Oh, said Lady Fairleigh, how delightful it sounds. One hears Miss Addington is quite the finest of actresses –
Sir Charles came in. What, we are talking of Livvy’s theatrical excursion?
O, indeed I am put in a deal of envy, Sir Charles. For even when I was still able to get about I cannot recall that we ever went to the play.
Sir Charles looked thoughtful and said, he did not see why it could not be managed. He fancied there were those among their acquaintance with boxes at the theatre, and he might carry her in, and they could ensure she was sat in comfort. And sure it was desirable that she had some standard by which to judge her offsprings’ efforts in amateur theatricals.
O, Sir Charles! are they so bad?
Sir Charles laughed. As it perchances, Em and Geoff are by no means bad, at least as amateurs go. I do not say that they could earn their living upon the boards but they are not an entire embarrassment to watch.
I am ever in doubt that I manifest maternal prejudice in the matter!
They looked at one another very fond.
I fancy that the person to apply to would be Lady Bexbury: she will know who has boxes, and when they are like to be empty, &C.

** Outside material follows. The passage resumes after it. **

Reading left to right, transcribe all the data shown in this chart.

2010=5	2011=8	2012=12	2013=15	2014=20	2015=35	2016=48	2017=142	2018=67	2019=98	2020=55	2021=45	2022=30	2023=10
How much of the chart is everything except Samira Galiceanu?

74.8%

I daresay she will be calling within a day or two: but I will write her a little note upon the matter.
Livvy recommenced the brushing of Lady Fairleigh’s hair that she had temporarily ceased. Sir Charles said that he had just looked in to say that he purposed to go to Raxdell House the morn: had had a very civil note from Mr Roberts that he was entire welcome to go visit his hothouses. Dared say they would make him quite discontent with his own efforts.
He kissed Lady Fairleigh’s hand and took his leave.

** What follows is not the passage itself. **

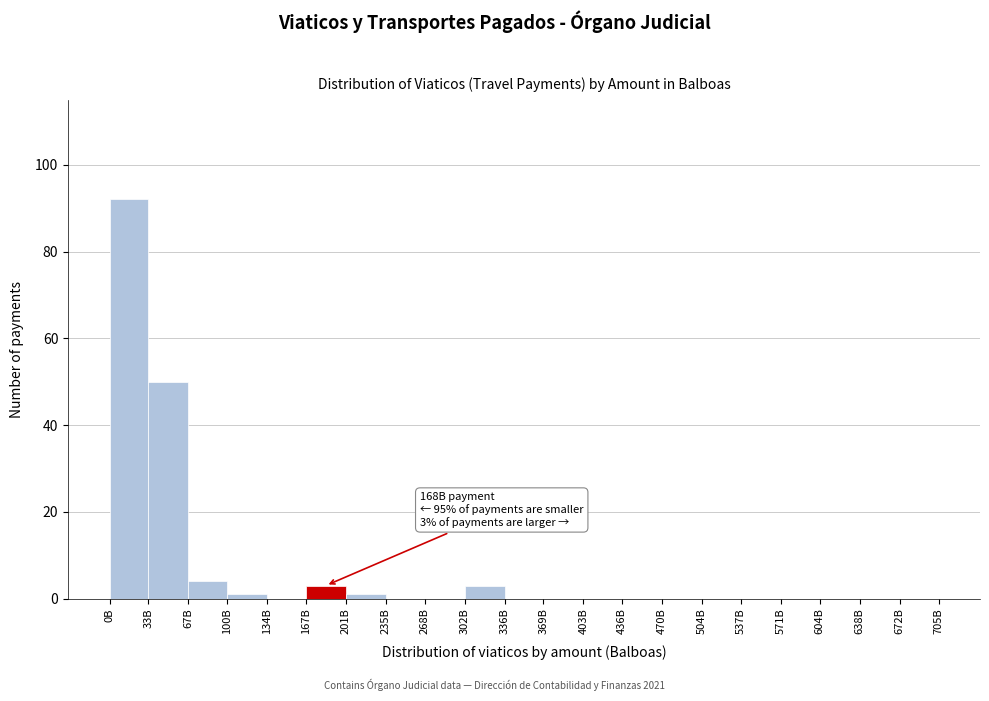

Reading left to right, what are all the values shown in this chart?

0B=92	33B=50	67B=4	100B=1	134B=0	167B=3	201B=1	235B=0	268B=0	302B=3	336B=0	369B=0	403B=0	436B=0	470B=0	504B=0	537B=0	571B=0	604B=0	638B=0	672B=0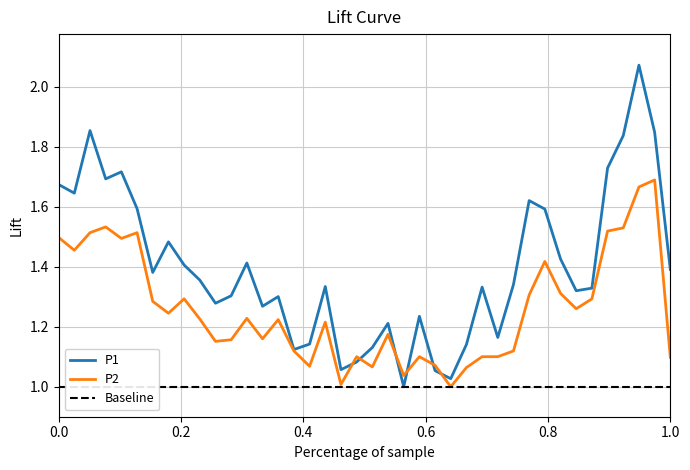

True or false: P1 and P2 intersect in this chart.

True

Barely had the door closed behind him than it opened once more and little Lady Di toddled in.
After an apologetic nursemaid had come to retrieve her and take her back to the nursery, Lady Fairleigh sighed and said, sure it was delightful to be among her family, and Di and Gussie were the sweetest of infants, but she found that she had grown used to a rather quieter life. A little taste of Town pleasures was agreeable, but she found herself looking forward to returning to the manor.
And Livvy found herself in inward agreement with her mistress.